'''

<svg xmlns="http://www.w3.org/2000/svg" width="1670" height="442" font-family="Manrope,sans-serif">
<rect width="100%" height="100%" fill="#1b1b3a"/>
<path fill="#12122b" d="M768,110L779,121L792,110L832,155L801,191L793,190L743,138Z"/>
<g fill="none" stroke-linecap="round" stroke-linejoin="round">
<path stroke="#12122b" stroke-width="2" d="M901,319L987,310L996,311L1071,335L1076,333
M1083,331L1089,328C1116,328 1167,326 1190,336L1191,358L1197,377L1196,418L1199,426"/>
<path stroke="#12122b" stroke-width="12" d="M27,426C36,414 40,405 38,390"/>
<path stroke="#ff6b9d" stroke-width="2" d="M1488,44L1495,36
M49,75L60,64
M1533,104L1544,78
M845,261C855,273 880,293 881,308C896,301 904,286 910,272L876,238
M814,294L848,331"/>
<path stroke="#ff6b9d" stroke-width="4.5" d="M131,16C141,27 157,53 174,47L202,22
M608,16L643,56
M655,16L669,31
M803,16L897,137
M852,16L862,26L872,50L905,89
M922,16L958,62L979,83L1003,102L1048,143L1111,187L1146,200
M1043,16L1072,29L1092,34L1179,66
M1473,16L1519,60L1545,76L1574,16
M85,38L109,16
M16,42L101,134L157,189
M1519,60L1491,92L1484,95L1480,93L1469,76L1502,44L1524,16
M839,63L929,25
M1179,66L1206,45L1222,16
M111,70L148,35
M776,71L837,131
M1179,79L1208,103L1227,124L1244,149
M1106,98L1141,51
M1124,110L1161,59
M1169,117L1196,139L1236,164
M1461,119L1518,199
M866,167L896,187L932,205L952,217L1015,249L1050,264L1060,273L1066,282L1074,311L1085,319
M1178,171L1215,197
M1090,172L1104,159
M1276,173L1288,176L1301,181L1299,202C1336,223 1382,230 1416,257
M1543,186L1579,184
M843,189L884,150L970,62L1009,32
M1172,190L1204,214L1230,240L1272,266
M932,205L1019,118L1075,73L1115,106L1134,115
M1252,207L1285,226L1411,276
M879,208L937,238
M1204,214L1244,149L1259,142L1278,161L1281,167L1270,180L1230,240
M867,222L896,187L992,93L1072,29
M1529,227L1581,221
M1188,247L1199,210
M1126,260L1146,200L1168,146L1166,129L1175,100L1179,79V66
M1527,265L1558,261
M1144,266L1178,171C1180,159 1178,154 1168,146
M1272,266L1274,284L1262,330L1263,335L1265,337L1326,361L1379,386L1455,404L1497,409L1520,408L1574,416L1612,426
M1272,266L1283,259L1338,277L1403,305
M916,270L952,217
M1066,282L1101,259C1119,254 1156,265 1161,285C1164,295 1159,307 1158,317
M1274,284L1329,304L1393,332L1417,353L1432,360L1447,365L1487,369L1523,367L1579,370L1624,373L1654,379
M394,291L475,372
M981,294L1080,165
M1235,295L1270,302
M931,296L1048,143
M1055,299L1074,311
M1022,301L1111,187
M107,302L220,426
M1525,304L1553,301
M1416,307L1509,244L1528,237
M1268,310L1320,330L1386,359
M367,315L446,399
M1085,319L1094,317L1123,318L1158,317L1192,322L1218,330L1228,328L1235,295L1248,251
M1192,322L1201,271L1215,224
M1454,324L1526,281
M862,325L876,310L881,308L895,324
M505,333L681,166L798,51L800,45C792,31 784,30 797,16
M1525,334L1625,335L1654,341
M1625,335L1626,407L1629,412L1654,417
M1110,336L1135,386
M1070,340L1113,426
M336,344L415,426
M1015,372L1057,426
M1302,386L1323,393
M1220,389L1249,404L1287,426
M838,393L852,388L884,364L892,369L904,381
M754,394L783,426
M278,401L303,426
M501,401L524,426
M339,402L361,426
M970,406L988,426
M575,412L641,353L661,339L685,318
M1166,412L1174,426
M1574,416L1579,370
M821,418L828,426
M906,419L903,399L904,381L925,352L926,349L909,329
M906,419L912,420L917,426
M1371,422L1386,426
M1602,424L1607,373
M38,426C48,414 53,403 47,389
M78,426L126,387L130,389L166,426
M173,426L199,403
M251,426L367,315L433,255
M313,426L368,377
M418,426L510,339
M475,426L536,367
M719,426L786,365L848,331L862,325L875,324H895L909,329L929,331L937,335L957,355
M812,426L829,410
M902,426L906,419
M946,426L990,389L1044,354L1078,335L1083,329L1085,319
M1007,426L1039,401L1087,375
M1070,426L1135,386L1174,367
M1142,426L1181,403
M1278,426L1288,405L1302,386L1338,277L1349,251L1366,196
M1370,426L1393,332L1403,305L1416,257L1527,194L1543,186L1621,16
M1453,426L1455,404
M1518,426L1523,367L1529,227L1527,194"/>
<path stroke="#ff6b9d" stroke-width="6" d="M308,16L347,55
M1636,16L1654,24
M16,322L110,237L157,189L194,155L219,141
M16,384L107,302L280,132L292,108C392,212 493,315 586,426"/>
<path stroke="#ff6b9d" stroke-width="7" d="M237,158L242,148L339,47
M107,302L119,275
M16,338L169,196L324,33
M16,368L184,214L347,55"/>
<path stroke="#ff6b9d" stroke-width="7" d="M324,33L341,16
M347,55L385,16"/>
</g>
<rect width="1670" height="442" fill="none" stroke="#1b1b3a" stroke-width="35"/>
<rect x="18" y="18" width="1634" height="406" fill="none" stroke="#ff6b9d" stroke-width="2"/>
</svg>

'''

* _Work request_: Search the material above for "rect". Copy each line that has it.

* _Task solution_:
<rect width="100%" height="100%" fill="#1b1b3a"/>
<rect width="1670" height="442" fill="none" stroke="#1b1b3a" stroke-width="35"/>
<rect x="18" y="18" width="1634" height="406" fill="none" stroke="#ff6b9d" stroke-width="2"/>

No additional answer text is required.